Canada retains a government department charged with maintaining federal buildings and services, unlike the UK which abolished the Property Services Agency under the Thatcher government in 1990, and also transferred to parliament the responsibility for parliamentary maintenance. In Canada, the Senate, the House of Commons, and the Library of Parliament (a joint department) are essentially ‘occupants’ in Crown-owned buildings. The Minister of Public Works and Government Services Canada (PWGSC) is the official custodian of the parliament buildings and grounds. In 1999 the Canadian parliamentary service developed Building the Future: House of Commons Requirements for the Parliamentary Precinct, which has a useful history of the piecemeal development of the parliamentary estate and the arguments for a comprehensive approach.
A major component of the LTVP update in 2007 was the creation of a new implementation framework designed to improve results and enhance accountability. This framework establishes shorter term objectives in the context of the longer term vision. Rather than following the contracting route that has typically been employed by the Parliamentary Precinct Branch of the PWGSC, a construction management process was adopted, allowing contractors and architects to work together. Nevertheless, in 2010 the Auditor General was critical of fragmented accountability and decision making in a review of progress so far. Meanwhile, there were parliamentary concerns about inappropriate lobbying in respect of a contract for the West Block that same year. No major governance changes have been made in response. Oversight of the project is provided for in the parliamentary administration strategic plans, working with PWGSC but there is no equivalent to the planned UK sponsor board.
The Long Term Vision and Plan Annual Report 2014-15 emphasises that the projects are within budget and on target. It currently runs at £1.6billion in UK prices. However, critics argue that the budget was for 20 years and set at an inflated amount.
In the UK, responsibility for refurbishment and decants is within the parliamentary administration. A major factor behind the transfer of this responsibility to the UK parliament was the abolition of the Property Service Agency in 1990. The Restoration and Renewal Programme recognises the scale of the renovation required for parliament is of a completely different order to ordinary maintenance and upgrade work. So the joint committee recommends a separate delivery authority for which legislation will be required, to be supervised by a sponsor board with representation from parliament, government and wider society. However, controversy on the detail of both the temporary and permanent changes at Westminster is unlikely to be avoided, if the Canadian experience is anything to go by.
About the author
Oonagh Gay is a former official at the House of Commons Library, responsible for the Parliament and Constitution Centre. She is an Honorary Fellow at the Constitution Unit.
Aim A: To deliver value for money for the taxpayer;
are we quite sure renovation is the best option? Any thoughts of selling it off to developers? Commercial sponsorship? While building modern Houses of Parliament?
In any case, which taxpayer are we talking about? Shouldn’t it be English pounds for English palaces?

## WORK TO BE COMPLETED:
Answer these questions using the text on parliament buildings:
(a) In what year did the UK abolish the Property Services Agency?
(b) Who is the official custodian of the parliament buildings and grounds in Canada?
(c) In 2010, who criticized fragmented accountability and decision making in the Canadian project?

Saved entries:

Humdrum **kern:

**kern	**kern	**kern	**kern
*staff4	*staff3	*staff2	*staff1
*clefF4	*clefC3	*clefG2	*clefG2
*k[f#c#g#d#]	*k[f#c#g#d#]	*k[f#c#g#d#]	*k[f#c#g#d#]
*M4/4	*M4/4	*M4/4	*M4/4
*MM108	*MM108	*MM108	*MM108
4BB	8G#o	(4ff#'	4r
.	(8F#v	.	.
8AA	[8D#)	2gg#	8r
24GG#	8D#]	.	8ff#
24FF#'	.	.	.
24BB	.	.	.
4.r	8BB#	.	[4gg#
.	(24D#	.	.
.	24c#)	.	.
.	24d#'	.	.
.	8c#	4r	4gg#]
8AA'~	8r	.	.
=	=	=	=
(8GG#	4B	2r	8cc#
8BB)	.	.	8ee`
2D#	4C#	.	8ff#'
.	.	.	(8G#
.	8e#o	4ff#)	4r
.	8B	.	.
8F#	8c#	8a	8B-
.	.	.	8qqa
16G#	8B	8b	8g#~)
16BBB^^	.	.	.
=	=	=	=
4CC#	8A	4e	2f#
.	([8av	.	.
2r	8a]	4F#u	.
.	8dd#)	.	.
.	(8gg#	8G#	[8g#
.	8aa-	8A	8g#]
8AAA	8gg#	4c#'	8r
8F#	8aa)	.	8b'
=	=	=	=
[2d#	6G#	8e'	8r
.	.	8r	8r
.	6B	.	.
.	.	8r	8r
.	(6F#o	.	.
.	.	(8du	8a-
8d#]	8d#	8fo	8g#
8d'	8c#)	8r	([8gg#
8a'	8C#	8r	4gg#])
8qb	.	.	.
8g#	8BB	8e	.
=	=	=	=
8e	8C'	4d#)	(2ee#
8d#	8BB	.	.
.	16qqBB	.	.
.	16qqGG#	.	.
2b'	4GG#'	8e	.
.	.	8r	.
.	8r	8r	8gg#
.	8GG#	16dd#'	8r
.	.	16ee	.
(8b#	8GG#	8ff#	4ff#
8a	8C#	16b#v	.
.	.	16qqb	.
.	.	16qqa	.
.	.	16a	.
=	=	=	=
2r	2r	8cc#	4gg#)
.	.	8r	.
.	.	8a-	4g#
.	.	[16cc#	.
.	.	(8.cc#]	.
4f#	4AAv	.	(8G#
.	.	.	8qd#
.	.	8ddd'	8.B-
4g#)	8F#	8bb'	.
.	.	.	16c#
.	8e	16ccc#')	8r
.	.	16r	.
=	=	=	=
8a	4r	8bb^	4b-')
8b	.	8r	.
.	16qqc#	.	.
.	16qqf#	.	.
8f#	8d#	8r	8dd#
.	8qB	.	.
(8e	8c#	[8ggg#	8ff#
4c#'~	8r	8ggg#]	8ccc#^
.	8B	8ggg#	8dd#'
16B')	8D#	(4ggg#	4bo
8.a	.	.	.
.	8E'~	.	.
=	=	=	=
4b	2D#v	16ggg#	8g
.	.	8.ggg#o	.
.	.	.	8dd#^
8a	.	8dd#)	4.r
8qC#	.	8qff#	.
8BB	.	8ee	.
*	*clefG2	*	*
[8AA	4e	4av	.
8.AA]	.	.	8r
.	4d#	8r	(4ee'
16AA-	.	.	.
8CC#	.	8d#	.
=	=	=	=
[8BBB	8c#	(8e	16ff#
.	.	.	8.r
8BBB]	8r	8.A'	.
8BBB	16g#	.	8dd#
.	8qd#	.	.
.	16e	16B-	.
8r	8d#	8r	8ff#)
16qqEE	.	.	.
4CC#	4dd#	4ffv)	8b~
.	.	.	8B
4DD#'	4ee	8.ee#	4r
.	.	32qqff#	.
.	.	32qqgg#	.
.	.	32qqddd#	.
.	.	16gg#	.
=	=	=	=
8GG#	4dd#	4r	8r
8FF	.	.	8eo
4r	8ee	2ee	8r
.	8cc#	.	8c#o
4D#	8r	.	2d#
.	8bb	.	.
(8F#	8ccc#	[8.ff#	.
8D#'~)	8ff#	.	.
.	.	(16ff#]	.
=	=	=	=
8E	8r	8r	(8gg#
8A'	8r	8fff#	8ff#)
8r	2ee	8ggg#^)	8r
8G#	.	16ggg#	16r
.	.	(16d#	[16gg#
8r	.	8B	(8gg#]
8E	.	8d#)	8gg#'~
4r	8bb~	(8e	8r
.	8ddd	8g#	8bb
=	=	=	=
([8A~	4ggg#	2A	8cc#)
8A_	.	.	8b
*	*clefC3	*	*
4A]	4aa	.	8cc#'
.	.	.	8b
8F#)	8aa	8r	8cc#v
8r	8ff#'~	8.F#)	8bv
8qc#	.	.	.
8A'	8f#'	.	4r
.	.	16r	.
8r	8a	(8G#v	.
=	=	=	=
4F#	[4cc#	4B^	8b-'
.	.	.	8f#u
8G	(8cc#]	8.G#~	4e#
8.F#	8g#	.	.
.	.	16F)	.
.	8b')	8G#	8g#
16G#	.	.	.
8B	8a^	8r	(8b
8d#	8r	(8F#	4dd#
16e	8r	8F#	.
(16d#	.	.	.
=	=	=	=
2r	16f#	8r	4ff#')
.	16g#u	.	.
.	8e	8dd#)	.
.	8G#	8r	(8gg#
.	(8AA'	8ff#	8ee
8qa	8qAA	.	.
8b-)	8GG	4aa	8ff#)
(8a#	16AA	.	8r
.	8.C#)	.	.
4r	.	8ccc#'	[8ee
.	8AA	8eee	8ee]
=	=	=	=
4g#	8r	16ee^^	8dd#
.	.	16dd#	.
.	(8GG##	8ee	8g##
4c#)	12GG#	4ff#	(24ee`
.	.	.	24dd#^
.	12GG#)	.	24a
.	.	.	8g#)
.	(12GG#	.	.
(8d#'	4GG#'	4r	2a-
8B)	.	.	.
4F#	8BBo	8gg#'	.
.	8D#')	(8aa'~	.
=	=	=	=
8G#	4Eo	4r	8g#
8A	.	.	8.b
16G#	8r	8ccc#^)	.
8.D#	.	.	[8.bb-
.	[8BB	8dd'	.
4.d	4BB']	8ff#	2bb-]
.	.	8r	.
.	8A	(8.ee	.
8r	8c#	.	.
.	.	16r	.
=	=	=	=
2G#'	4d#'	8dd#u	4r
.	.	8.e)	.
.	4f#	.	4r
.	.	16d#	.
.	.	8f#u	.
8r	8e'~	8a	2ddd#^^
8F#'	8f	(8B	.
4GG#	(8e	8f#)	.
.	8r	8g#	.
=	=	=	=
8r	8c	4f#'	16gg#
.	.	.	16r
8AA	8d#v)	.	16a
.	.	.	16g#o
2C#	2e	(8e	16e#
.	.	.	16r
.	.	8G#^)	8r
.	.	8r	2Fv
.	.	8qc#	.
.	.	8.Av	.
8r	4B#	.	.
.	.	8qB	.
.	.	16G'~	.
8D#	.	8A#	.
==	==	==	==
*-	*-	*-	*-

## SOLUTION:
(a) 1990
(b) The Minister of Public Works and Government Services Canada (PWGSC)
(c) The Auditor General